Peter Whitfield, South Tynside, UK
July 2002

It all started when I was little more than six years old. My family and I were celebrating the 40th birthday of my Uncle Charlie. He had also just suffered from a stroke and was lucky to be alive. We had traveled a long way and we had reached a place called Arnside. This small town was beside the coast and my Uncle had moved there with his wife a few years ago. As we reached the party of people we received a warm welcome from everyone.

My parents had soon indulged in a boring conversation so I decided to go outside but before I went a man offered me a balloon. I accepted gratefully and proceeded to go outside. Soon I was out and beside the dangerous gurgling waters of the bay. By my side was a large sign.
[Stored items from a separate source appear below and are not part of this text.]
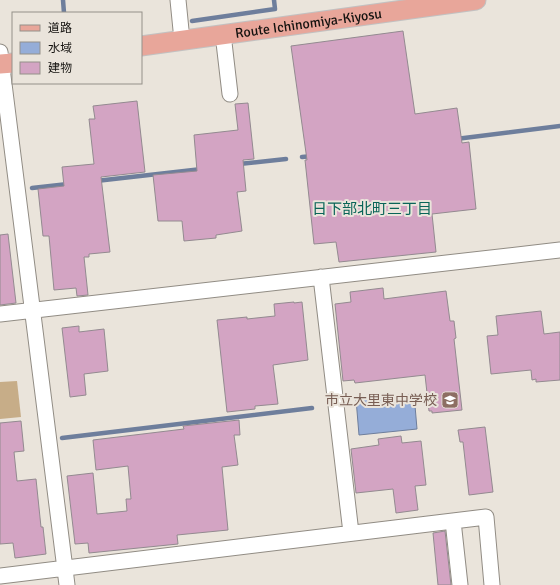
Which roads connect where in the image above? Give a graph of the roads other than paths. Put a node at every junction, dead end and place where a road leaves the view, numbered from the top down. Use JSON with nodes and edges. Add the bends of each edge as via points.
{"nodes":[{"id":1,"x":178,"y":0,"type":"edge"},
{"id":2,"x":476,"y":0,"type":"edge"},
{"id":3,"x":223,"y":34,"type":"junction"},
{"id":4,"x":182,"y":40,"type":"junction"},
{"id":5,"x":142,"y":46,"type":"edge"},
{"id":6,"x":4,"y":61,"type":"edge"},
{"id":7,"x":230,"y":94,"type":"dead end"},
{"id":8,"x":560,"y":250,"type":"edge"},
{"id":9,"x":321,"y":277,"type":"junction"},
{"id":10,"x":33,"y":310,"type":"junction"},
{"id":11,"x":0,"y":314,"type":"edge"},
{"id":12,"x":453,"y":521,"type":"junction"},
{"id":13,"x":351,"y":533,"type":"junction"},
{"id":14,"x":65,"y":567,"type":"junction"},
{"id":15,"x":0,"y":576,"type":"edge"},
{"id":16,"x":67,"y":585,"type":"edge"},
{"id":17,"x":460,"y":585,"type":"edge"},
{"id":18,"x":492,"y":585,"type":"edge"}],
"edges":[{"from":1,"to":4,"type":"street"},
{"from":2,"to":3,"type":"main road","name":"Route Ichinomiya-Kiyosu"},
{"from":3,"to":4,"type":"main road","name":"Route Ichinomiya-Kiyosu"},
{"from":3,"to":7,"type":"street"},
{"from":4,"to":5,"type":"main road","name":"Route Ichinomiya-Kiyosu"},
{"from":6,"to":10,"type":"street"},
{"from":8,"to":9,"type":"street"},
{"from":9,"to":10,"type":"street"},
{"from":9,"to":13,"type":"street"},
{"from":10,"to":11,"type":"street"},
{"from":10,"to":14,"type":"street"},
{"from":12,"to":13,"type":"street"},
{"from":12,"to":17,"type":"street"},
{"from":12,"to":18,"type":"street","via":[[486,517]]},
{"from":13,"to":14,"type":"street"},
{"from":14,"to":15,"type":"street"},
{"from":14,"to":16,"type":"street"}]}
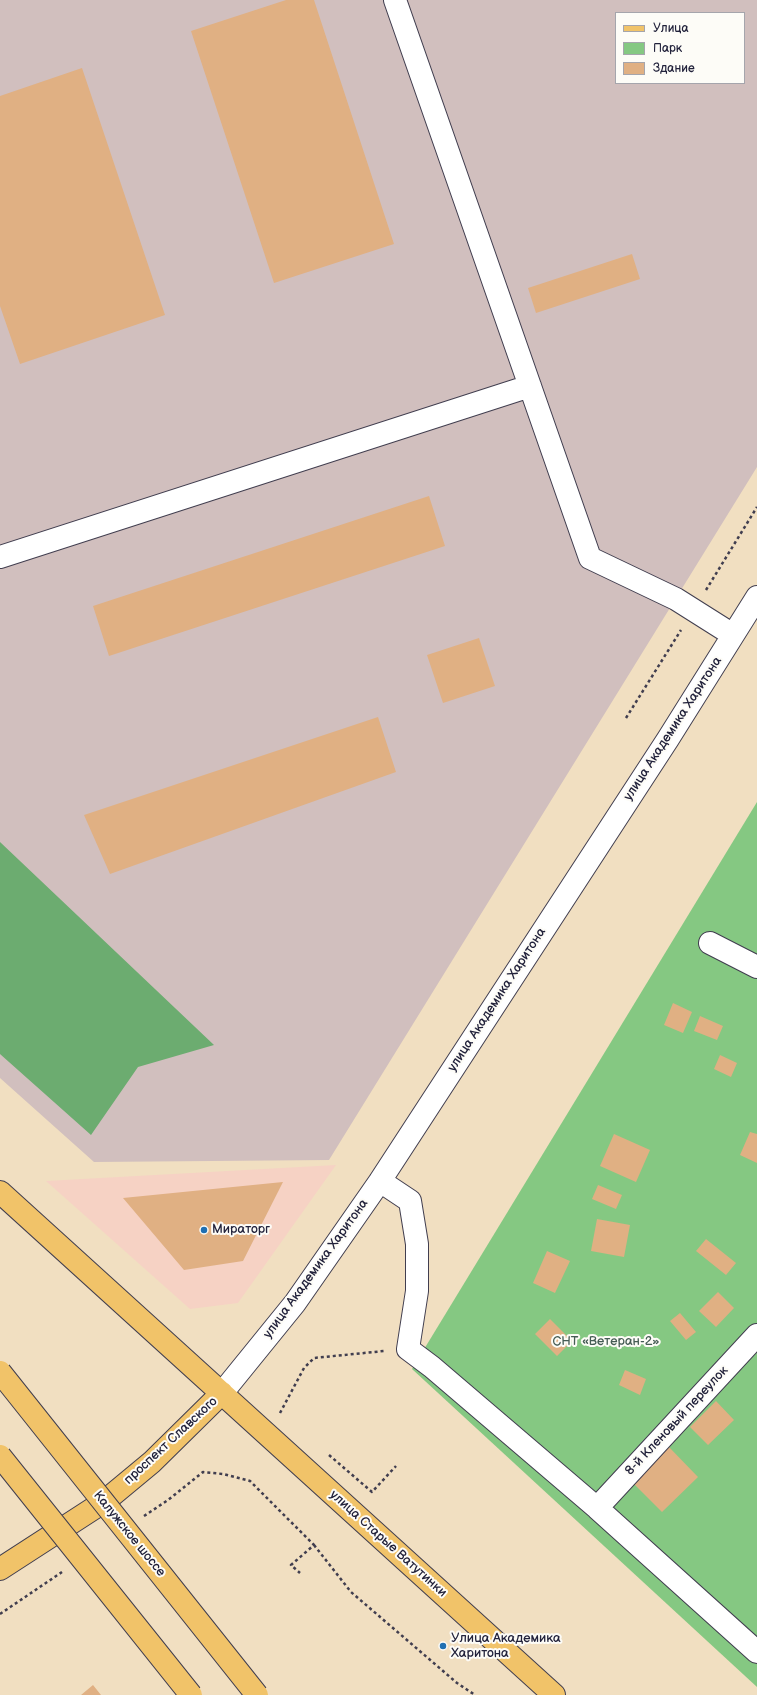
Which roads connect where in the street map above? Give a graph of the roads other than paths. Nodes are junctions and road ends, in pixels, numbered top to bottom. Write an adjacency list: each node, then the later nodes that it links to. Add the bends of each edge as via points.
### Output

It read:

Danger: Quick changing tides Quicksand Strong currents

of course as I was only six years old, I did not realise what any of this meant. I was curious and wanted to find out what quicksand was.

As I tried to climb over the railings that separated me from the dark water beneath me I felt a strange force holding me back and a voice whispering in my ear : "The sands are cold. Do not choose the same fate that has befallen me. Go back!" The force that was holding me back suddenly grew stronger and I was forced back on to the grass. As I did this I dropped my balloon. It floated a little way up into the air and then hovered over a memorial bench nearby. Then I ran.

Five years later when I came back to the same spot, I saw the plaque on the memorial bench. It read :

Samuel Baul
1903 - 1915
This delicate boy suffocated in the Arnside quicksand.

As I walked away to return to my caravan I heard a faint voice call for me from in the distance : "Thank you for remembering."